### TASK OBJECTIVE
Each line from the one containing "Accessibility" to the end of the records should be copied exactly, and no other line.

### Records contained in a dataset
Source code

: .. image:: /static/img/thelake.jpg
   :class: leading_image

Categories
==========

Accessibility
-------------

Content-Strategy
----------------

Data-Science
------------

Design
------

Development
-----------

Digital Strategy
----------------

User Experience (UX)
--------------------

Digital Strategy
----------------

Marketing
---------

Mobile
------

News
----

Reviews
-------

### WORKED SOLUTION
Accessibility
-------------

Content-Strategy
----------------

Data-Science
------------

Design
------

Development
-----------

Digital Strategy
----------------

User Experience (UX)
--------------------

Digital Strategy
----------------

Marketing
---------

Mobile
------

News
----

Reviews
-------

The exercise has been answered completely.